What you are asked to do
Write out each line from the data below that includes the word "holds".

Supplied material
Segment Open

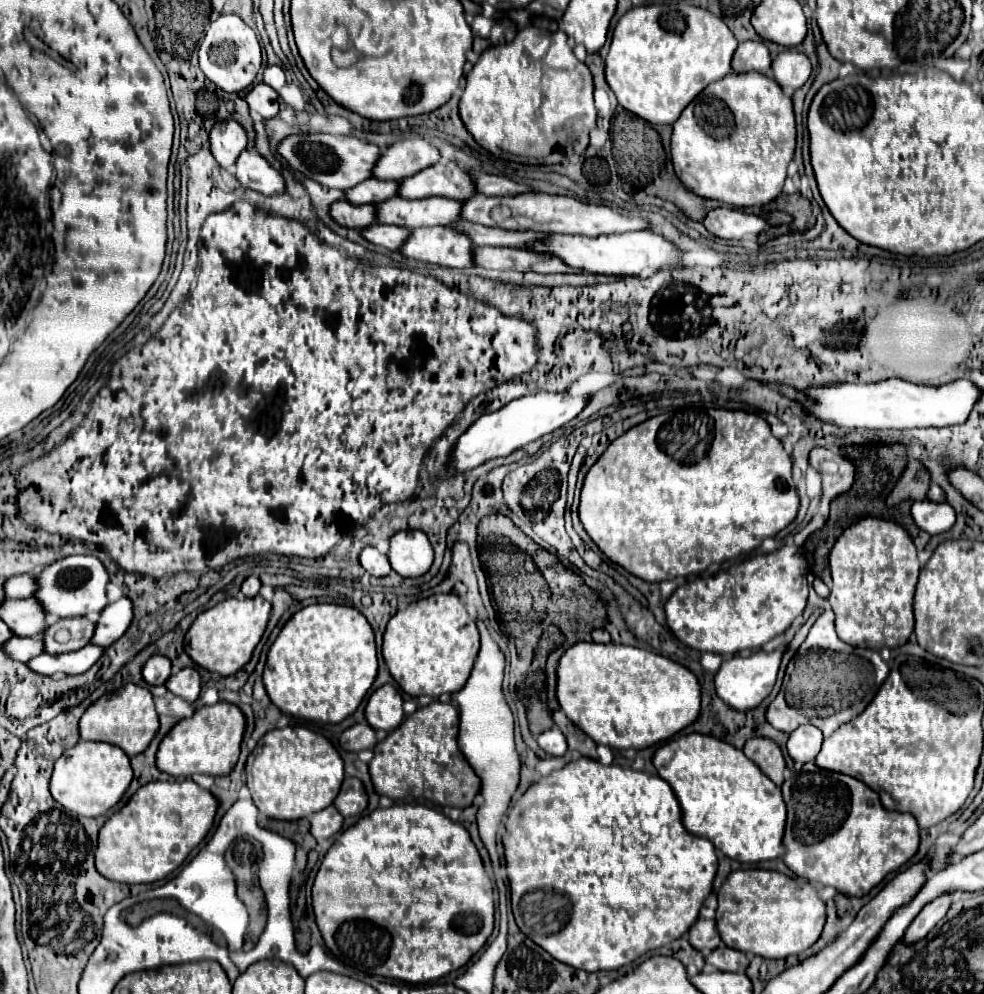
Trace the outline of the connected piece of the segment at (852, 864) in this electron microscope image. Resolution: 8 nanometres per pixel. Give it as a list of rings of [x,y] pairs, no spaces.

Segment Closed
Segment Open

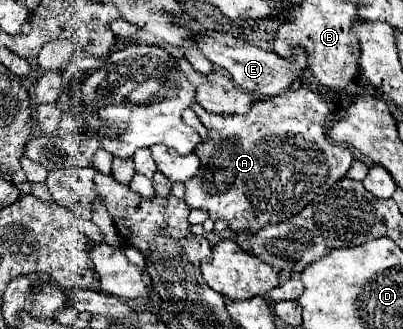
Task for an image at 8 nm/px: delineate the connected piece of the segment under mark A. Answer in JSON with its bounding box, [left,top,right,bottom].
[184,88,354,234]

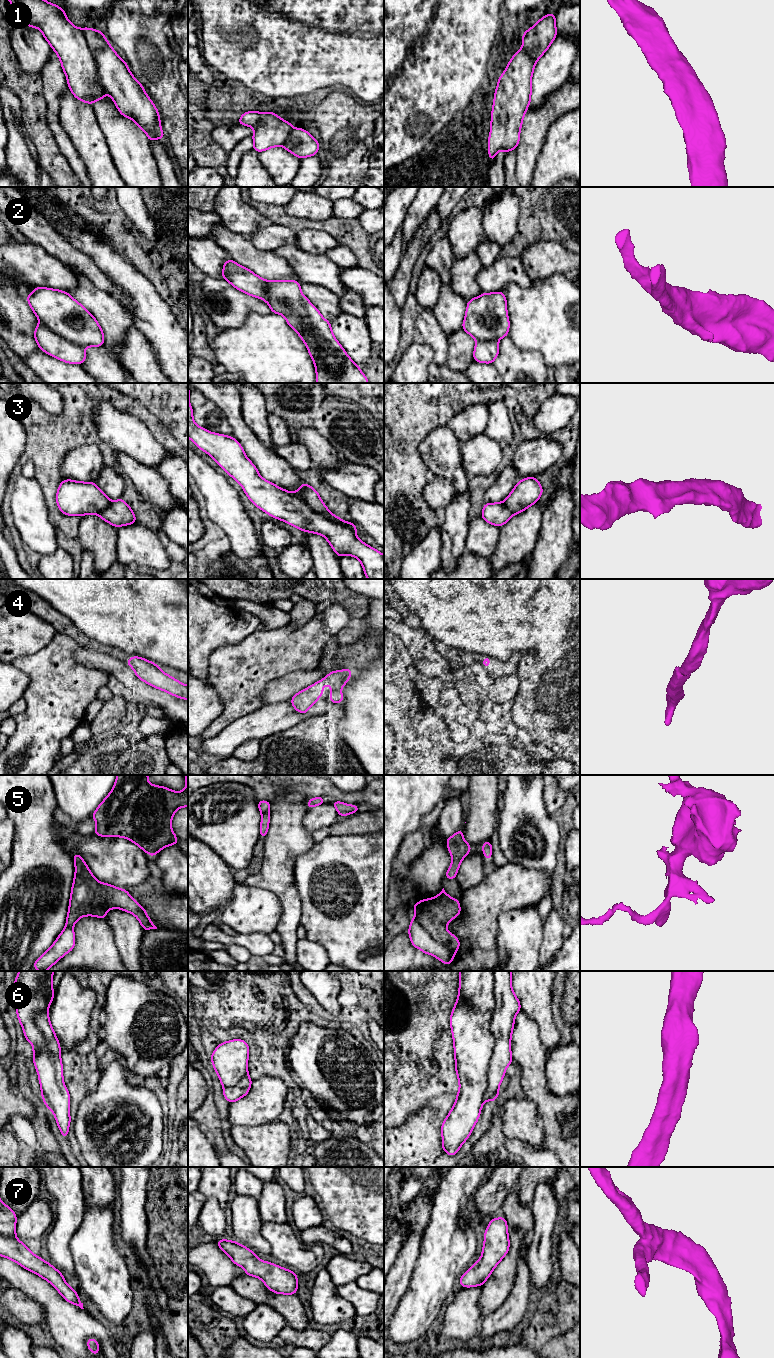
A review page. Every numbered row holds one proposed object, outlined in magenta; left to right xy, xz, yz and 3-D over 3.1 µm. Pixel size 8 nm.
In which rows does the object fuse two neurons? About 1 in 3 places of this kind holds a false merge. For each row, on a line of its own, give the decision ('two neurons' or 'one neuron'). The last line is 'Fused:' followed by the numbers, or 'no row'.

Segment Closed
Segment Open

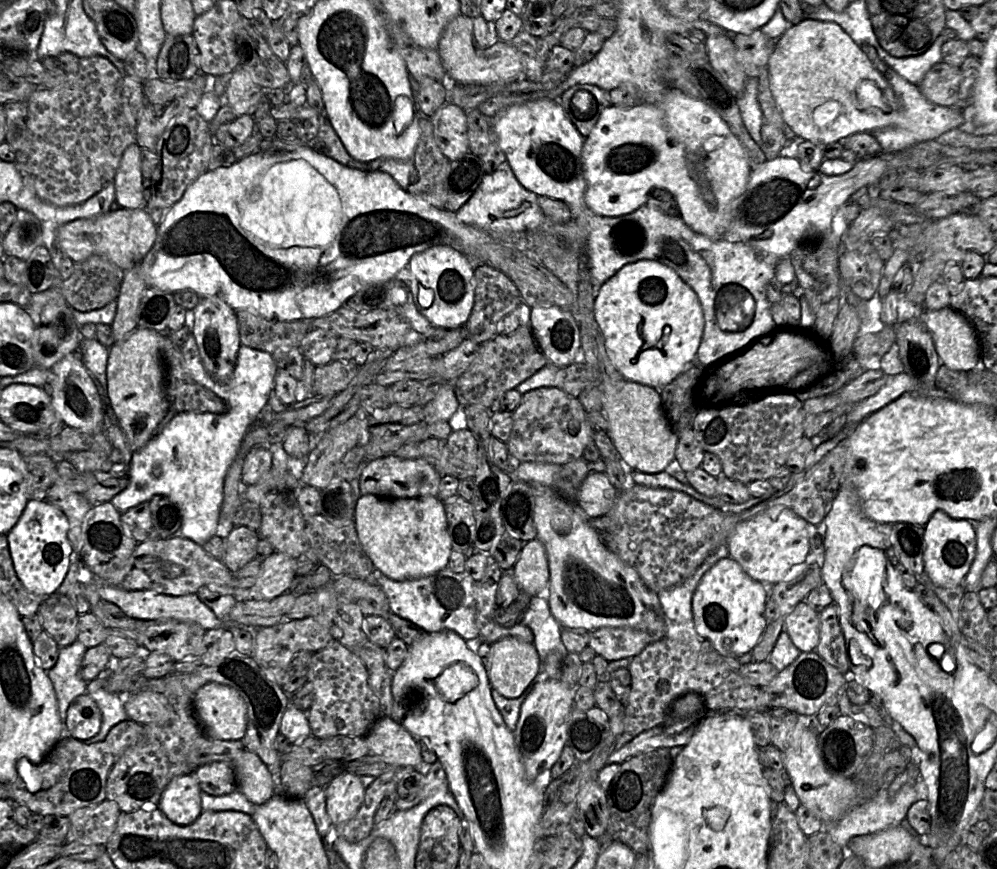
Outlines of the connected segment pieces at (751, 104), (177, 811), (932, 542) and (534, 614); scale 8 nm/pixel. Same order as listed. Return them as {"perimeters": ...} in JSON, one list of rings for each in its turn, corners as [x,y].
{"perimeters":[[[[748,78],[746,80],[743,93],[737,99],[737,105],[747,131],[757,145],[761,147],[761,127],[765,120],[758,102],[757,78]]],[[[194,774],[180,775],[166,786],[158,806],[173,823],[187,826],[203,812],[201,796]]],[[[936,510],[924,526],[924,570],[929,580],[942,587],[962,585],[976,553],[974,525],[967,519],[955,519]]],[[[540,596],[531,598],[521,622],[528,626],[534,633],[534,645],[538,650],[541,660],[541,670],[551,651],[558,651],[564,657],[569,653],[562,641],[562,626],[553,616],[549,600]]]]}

Segment Closed

Task response
A review page. Every numbered row holds one proposed object, outlined in magenta; left to right xy, xz, yz and 3-D over 3.1 µm. Pixel size 8 nm.
In which rows does the object fuse two neurons? About 1 in 3 places of this kind holds a false merge. For each row, on a line of its own, give the decision ('two neurons' or 'one neuron'). The last line is 'Fused:' followed by the numbers, or 'no row'.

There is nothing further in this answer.